Suppose that document #1000 contains the term “dog” and assume that the term “dog” is the 29^th term in the dictionary of 90,000 terms. Let’s place the number “1” at the location corresponding to row #29 and column #1000 in the term by document matrix. This means that the 29^th term occurred one or more times in document #1000. This is essentially a very simple “learning algorithm”. We present the learning machine with example “situations” which correspond to documents and the learning machine then updates its term by document matrix with each document experience. Eventually the term by document matrix will contain 90,000 rows of 70,000 numbers or equivalently 6,300 million numbers where each number in the term by document matrix is either a zero or a one.

We can use this term by document matrix to build a search engine. This is done as follows. Each document in the matrix corresponds to a particular web page so that the similarity between two web pages or equivalently two columns of the term by document matrix can be computed by simply counting the number of times the number “1” or the number “0” occurs in one column and not the other indicating a “mismatch”. This will be called the Hamming Distance Similarity Measure. For example, if one column consists of the numbers: 1,0,0,0,0 and the other column consists of the numbers 0,1,0,0,0 then the Hamming distance between these two columns is equal to 2. If the columns are exactly the same, then the Hamming distance is equal to zero.

Now we are ready to build a search engine using the concept of Hamming Distance. Construct a new document representing a search engine query by the user. Specifically, if the user mentions terms: 10, 11, and 12 in the search engine search window then we construct a new document which has the number “1” in rows 10, 11, and 12 and the number “0” in the remaining 87,997 rows of the 90,000 row matrix. We then compute the Hamming distance between this new document and all of the 70,000 documents in the database. The documents with the smallest Hamming distance to the query by the user are presented first and the documents with the largest Hamming distance to the query by the user are presented last.

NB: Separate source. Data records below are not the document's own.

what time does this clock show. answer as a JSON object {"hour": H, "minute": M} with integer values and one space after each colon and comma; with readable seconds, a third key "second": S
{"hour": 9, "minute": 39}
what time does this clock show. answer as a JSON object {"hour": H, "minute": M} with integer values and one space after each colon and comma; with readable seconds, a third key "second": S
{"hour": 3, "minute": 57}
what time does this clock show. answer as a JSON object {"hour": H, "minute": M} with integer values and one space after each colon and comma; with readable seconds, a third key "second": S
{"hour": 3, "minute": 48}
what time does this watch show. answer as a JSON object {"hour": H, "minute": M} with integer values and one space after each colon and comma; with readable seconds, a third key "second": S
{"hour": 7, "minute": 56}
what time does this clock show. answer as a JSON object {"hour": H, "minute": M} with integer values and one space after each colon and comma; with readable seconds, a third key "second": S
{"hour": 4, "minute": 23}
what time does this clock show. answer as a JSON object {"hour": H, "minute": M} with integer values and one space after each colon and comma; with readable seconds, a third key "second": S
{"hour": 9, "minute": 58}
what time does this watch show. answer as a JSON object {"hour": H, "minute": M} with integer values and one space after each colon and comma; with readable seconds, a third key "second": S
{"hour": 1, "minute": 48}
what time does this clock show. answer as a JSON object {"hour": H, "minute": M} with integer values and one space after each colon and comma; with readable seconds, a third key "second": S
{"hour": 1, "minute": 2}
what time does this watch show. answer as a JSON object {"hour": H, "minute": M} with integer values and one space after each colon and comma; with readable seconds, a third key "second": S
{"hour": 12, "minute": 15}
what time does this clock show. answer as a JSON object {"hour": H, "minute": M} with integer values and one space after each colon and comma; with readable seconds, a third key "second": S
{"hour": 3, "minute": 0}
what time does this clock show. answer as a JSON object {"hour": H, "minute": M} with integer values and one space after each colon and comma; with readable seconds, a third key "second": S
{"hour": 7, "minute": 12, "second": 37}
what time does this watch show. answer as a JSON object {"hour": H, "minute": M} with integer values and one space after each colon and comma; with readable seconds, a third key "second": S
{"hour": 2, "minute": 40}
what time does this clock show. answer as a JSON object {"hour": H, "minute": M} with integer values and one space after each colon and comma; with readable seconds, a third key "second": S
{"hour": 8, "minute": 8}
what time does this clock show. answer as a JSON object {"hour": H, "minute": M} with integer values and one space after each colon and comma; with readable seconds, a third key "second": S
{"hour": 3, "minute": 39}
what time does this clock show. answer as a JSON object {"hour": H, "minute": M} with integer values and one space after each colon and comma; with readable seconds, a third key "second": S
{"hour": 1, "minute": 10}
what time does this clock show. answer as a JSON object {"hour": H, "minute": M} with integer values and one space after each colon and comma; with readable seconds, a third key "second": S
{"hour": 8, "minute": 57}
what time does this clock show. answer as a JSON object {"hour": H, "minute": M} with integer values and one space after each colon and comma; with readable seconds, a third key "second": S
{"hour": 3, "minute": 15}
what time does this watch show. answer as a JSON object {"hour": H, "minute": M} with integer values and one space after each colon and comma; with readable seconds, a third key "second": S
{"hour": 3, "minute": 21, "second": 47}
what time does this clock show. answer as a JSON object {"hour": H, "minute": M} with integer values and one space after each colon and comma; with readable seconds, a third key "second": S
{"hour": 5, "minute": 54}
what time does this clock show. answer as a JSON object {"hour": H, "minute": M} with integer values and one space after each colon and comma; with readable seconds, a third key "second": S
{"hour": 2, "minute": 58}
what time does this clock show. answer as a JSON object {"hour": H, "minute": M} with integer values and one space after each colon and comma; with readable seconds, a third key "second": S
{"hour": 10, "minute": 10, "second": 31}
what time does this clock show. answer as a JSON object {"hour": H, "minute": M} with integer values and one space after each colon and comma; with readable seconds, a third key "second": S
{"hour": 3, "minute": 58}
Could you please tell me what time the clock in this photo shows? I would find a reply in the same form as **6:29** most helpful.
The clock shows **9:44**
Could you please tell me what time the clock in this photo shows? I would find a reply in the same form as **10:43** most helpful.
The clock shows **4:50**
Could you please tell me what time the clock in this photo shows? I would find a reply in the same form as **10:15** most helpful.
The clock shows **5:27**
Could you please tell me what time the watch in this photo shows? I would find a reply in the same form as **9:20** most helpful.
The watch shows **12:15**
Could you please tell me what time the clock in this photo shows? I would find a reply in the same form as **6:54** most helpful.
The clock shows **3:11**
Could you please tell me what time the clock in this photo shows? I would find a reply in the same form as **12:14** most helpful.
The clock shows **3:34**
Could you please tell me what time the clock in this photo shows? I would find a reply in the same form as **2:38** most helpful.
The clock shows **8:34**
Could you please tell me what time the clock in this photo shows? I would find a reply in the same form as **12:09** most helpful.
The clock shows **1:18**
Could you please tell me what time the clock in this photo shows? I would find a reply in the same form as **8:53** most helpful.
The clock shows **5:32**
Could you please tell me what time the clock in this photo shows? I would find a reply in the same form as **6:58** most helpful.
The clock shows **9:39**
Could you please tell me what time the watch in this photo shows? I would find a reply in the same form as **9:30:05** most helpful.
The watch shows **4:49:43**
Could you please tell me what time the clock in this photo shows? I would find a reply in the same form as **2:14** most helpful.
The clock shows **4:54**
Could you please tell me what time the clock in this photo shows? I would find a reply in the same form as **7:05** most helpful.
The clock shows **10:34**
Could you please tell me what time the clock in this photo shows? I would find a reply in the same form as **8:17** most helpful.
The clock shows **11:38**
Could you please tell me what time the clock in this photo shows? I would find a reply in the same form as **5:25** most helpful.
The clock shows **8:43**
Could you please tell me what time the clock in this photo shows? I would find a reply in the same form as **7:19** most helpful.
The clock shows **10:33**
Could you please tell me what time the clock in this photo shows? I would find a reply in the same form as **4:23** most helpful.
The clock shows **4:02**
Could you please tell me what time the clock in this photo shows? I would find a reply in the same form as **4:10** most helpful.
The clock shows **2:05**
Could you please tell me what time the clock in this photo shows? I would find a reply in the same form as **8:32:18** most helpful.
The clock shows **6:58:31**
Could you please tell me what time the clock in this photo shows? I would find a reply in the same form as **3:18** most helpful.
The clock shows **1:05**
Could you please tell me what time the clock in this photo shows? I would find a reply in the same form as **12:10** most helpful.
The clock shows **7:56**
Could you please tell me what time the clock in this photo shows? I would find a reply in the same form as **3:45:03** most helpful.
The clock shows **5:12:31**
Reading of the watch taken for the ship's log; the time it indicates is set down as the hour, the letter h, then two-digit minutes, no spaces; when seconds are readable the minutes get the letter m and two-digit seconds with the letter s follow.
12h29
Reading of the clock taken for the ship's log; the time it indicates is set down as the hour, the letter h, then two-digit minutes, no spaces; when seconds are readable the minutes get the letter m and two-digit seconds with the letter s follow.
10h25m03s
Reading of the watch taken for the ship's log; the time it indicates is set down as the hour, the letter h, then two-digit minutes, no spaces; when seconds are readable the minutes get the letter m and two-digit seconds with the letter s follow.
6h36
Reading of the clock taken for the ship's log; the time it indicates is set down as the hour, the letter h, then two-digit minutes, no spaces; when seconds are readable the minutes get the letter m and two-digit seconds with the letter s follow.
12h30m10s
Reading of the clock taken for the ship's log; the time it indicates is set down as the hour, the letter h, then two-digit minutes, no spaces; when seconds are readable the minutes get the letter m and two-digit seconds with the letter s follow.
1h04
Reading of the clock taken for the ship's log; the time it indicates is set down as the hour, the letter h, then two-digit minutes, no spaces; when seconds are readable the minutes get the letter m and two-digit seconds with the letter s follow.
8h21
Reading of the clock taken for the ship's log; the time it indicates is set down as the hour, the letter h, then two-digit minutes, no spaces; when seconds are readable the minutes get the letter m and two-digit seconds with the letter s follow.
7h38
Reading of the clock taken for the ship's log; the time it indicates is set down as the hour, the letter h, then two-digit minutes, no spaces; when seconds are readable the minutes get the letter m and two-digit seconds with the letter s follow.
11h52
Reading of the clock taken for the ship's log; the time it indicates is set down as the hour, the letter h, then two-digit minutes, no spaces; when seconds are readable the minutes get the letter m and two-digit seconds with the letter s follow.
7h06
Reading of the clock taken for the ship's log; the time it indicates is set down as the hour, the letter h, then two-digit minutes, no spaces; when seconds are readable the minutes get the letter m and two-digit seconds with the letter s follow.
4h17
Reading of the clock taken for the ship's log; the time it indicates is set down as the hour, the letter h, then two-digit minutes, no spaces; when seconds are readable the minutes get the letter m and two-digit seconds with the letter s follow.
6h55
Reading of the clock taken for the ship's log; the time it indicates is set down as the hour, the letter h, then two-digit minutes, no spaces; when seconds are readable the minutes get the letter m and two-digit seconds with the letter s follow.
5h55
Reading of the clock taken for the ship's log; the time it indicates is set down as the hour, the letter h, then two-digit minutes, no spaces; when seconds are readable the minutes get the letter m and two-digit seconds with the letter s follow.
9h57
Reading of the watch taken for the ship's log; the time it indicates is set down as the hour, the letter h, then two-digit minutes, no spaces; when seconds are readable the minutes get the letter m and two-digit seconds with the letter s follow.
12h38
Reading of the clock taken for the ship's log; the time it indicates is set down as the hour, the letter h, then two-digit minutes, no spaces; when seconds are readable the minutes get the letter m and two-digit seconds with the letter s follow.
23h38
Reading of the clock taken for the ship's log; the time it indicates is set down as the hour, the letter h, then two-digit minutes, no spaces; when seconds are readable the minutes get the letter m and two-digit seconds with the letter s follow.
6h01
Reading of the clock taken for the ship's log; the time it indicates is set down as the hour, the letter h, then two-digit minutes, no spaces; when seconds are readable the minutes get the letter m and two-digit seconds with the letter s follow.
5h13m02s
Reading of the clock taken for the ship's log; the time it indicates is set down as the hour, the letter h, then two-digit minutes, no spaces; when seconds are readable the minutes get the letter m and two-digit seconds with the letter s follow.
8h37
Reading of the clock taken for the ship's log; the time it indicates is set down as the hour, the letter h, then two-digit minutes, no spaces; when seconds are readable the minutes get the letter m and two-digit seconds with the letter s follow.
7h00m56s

This same technique could be used to automatically grade essays. For automatic essay grading, a document or equivalently a column of the term by document matrix corresponds to an essay. If the term by document matrix has 90,000 terms and 70,000 documents this means that we have 70,000 essays to grade. We also have a small number of documents corresponding to essays which are classified as “gold standard essays”. These essays might have been written by the professor or the teaching assistants for the course. Perhaps we have 100 gold standard essays. Each gold standard essay is then translated into a document or column vector to obtain a set of 100 column vectors. Next, the Hamming Distance of each of the 70,000 essays is compared to each of the 100 gold-standard column vectors. If an ungraded essay has a low Hamming Distance to ANY of the 100 gold-standard column vectors, then we say that the ungraded essay is SIMILAR to the SET of gold-standard essays using the Hamming Distance.

And finally, we can use this technique to generate synonyms. For the essay grading and search engine problems, similarity was computed in a “document space”. Each document could be interpreted as a point in a 70,000 dimensional document space. For the synonym generation problem, similarity is computed in a term space. Instead of comparing columns of the term by document matrix, we compare rows of the term by document matrix. In other words, a term is represented as a list of ones and zeros indicating which documents that term was used and which documents that term was not used. We can then again compute the Hamming Distance similarity measure to compare the similarity between rows of the term by document matrix.

Although this approach might seem as if it solves an important class of machine learning problems, it is fundamentally flawed. Indeed, the approach which has just been described is really equivalent to simple “keyword matching” and it is not very sophisticated at all. The Hamming Distance is simply measuring the number of times that there is a “mismatch” of keywords.

So the first step to improving the quality of inference in this problem is to allow for entries in the term by document matrix which are different from one. In other words, we would like to take into account how “frequently” a term appears in a document rather than simply stating that the term appears at least once in the document.

For example, we might place the number 100 in the 10^th row and 12^th column of the term by document matrix in order to indicate that term #10 occurred 100 times in document #12. An analysis of an actual corpus will show that some terms will occur many times more frequently than other terms so, in practice, it is convenient to apply an appropriate logarithmic transformation such as placing the number log(1 + 100) rather than the number 100 in the term by document matrix for a term which occurs 100 times in a particular document. This has the effect of constraining the range of numbers in the term by document matrix to be relatively small.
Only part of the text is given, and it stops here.